* _Problem statement_
Turn the lines from the start of the entries through the line containing "osvjedočeni o svojoj grešnosti i posvjedočili" into a Markdown table with the columns Row and Line. Number each row and leave out blank lines.

##############################

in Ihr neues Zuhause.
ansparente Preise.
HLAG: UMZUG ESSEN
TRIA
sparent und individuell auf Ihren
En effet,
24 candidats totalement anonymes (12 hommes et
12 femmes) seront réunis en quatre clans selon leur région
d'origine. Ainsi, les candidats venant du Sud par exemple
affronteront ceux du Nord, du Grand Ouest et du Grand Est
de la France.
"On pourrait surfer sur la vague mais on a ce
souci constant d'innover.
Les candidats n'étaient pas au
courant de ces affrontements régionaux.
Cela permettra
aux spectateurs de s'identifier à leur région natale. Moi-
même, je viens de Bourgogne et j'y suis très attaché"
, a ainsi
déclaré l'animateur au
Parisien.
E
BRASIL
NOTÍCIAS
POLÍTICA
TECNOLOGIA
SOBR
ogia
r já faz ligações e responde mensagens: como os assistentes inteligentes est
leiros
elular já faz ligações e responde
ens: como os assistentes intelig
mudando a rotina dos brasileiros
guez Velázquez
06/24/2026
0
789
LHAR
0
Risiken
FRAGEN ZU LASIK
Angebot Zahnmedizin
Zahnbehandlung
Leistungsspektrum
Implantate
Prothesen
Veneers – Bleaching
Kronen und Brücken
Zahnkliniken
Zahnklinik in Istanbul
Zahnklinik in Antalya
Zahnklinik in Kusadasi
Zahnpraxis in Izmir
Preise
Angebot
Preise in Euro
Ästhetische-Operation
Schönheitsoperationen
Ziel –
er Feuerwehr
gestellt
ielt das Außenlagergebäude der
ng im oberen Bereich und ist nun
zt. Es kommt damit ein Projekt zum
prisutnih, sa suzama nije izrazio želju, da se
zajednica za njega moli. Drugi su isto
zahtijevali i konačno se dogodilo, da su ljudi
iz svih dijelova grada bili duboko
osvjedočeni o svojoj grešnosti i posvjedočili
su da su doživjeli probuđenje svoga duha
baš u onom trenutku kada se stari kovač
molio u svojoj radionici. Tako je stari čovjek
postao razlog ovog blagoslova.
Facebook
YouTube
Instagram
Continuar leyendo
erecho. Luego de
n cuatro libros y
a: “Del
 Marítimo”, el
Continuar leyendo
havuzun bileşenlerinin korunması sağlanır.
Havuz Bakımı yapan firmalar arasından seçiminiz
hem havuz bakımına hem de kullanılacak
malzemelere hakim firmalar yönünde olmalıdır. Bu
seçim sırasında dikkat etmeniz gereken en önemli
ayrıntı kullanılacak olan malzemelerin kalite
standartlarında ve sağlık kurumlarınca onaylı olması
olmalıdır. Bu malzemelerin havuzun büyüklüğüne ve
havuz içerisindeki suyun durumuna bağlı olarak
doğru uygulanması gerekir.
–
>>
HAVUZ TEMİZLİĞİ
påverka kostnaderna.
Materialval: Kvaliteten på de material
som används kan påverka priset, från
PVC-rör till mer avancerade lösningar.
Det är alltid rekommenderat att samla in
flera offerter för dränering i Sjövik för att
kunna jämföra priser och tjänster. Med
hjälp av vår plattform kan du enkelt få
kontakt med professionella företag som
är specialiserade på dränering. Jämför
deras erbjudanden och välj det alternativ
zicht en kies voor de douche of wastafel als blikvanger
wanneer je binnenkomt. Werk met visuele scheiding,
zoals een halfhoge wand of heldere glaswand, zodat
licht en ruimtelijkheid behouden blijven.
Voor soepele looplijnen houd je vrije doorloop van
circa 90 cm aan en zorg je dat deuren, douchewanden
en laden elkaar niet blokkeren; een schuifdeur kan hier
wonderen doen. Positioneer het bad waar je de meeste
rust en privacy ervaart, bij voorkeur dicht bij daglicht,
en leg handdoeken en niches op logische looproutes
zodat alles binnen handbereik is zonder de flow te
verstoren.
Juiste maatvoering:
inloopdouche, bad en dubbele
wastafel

##############################

* _Completed exercise_
| Row | Line |
|---|---|
| 1 | in Ihr neues Zuhause. |
| 2 | ansparente Preise. |
| 3 | HLAG: UMZUG ESSEN |
| 4 | TRIA |
| 5 | sparent und individuell auf Ihren |
| 6 | En effet, |
| 7 | 24 candidats totalement anonymes (12 hommes et |
| 8 | 12 femmes) seront réunis en quatre clans selon leur région |
| 9 | d'origine. Ainsi, les candidats venant du Sud par exemple |
| 10 | affronteront ceux du Nord, du Grand Ouest et du Grand Est |
| 11 | de la France. |
| 12 | "On pourrait surfer sur la vague mais on a ce |
| 13 | souci constant d'innover. |
| 14 | Les candidats n'étaient pas au |
| 15 | courant de ces affrontements régionaux. |
| 16 | Cela permettra |
| 17 | aux spectateurs de s'identifier à leur région natale. Moi- |
| 18 | même, je viens de Bourgogne et j'y suis très attaché" |
| 19 | , a ainsi |
| 20 | déclaré l'animateur au |
| 21 | Parisien. |
| 22 | E |
| 23 | BRASIL |
| 24 | NOTÍCIAS |
| 25 | POLÍTICA |
| 26 | TECNOLOGIA |
| 27 | SOBR |
| 28 | ogia |
| 29 | r já faz ligações e responde mensagens: como os assistentes inteligentes est |
| 30 | leiros |
| 31 | elular já faz ligações e responde |
| 32 | ens: como os assistentes intelig |
| 33 | mudando a rotina dos brasileiros |
| 34 | guez Velázquez |
| 35 | 06/24/2026 |
| 36 | 0 |
| 37 | 789 |
| 38 | LHAR |
| 39 | 0 |
| 40 | Risiken |
| 41 | FRAGEN ZU LASIK |
| 42 | Angebot Zahnmedizin |
| 43 | Zahnbehandlung |
| 44 | Leistungsspektrum |
| 45 | Implantate |
| 46 | Prothesen |
| 47 | Veneers – Bleaching |
| 48 | Kronen und Brücken |
| 49 | Zahnkliniken |
| 50 | Zahnklinik in Istanbul |
| 51 | Zahnklinik in Antalya |
| 52 | Zahnklinik in Kusadasi |
| 53 | Zahnpraxis in Izmir |
| 54 | Preise |
| 55 | Angebot |
| 56 | Preise in Euro |
| 57 | Ästhetische-Operation |
| 58 | Schönheitsoperationen |
| 59 | Ziel – |
| 60 | er Feuerwehr |
| 61 | gestellt |
| 62 | ielt das Außenlagergebäude der |
| 63 | ng im oberen Bereich und ist nun |
| 64 | zt. Es kommt damit ein Projekt zum |
| 65 | prisutnih, sa suzama nije izrazio želju, da se |
| 66 | zajednica za njega moli. Drugi su isto |
| 67 | zahtijevali i konačno se dogodilo, da su ljudi |
| 68 | iz svih dijelova grada bili duboko |
| 69 | osvjedočeni o svojoj grešnosti i posvjedočili |